ABOUT THIS TASK
From the entries that follow, copy exactly the lines beginning at the line holding "Nuestros técnicos están" and continuing through the line holding "#CRads @ClassicRacingAd".

DATA FOR PROCESSING
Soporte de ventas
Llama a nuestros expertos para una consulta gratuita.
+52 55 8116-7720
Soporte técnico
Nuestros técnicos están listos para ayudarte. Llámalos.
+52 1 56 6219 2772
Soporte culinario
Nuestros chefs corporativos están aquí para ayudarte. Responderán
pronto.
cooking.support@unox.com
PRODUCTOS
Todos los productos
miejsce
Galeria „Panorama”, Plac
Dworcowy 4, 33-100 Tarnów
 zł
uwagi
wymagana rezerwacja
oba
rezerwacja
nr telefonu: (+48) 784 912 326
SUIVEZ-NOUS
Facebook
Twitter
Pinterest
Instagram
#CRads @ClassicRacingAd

---

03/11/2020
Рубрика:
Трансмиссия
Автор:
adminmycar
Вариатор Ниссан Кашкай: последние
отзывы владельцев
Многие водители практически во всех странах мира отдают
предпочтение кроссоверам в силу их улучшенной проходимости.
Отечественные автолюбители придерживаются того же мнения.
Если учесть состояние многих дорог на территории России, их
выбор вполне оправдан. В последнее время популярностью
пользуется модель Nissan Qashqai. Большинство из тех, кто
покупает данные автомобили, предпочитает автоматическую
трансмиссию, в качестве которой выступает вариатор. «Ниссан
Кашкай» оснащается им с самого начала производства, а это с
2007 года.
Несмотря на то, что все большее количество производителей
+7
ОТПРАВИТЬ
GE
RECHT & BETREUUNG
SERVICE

* * *

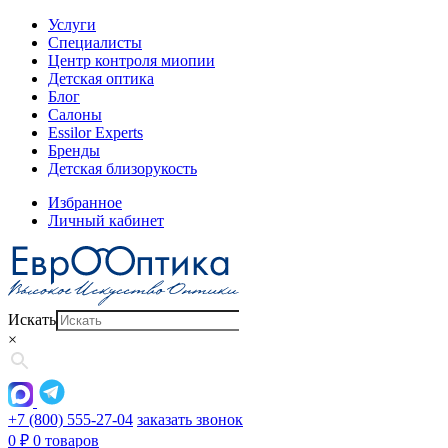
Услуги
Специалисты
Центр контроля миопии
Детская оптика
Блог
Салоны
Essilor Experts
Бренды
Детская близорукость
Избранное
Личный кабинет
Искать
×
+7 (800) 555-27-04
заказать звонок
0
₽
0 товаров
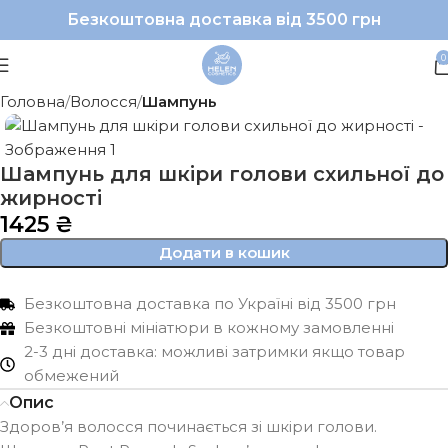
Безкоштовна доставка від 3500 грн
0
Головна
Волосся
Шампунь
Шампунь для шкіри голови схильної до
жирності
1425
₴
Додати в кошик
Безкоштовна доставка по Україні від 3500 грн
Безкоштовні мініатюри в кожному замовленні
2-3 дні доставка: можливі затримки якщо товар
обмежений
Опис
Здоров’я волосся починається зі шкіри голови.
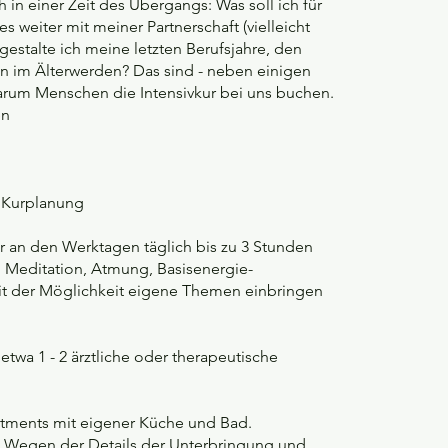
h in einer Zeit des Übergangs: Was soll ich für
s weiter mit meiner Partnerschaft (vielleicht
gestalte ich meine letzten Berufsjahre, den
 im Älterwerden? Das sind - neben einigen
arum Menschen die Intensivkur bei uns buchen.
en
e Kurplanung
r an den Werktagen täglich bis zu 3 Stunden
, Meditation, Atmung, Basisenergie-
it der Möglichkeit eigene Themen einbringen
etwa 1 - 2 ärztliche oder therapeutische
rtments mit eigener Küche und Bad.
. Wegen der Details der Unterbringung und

TASK SOLUTION
Nuestros técnicos están listos para ayudarte. Llámalos.
+52 1 56 6219 2772
Soporte culinario
Nuestros chefs corporativos están aquí para ayudarte. Responderán
pronto.
cooking.support@unox.com
PRODUCTOS
Todos los productos
miejsce
Galeria „Panorama”, Plac
Dworcowy 4, 33-100 Tarnów
 zł
uwagi
wymagana rezerwacja
oba
rezerwacja
nr telefonu: (+48) 784 912 326
SUIVEZ-NOUS
Facebook
Twitter
Pinterest
Instagram
#CRads @ClassicRacingAd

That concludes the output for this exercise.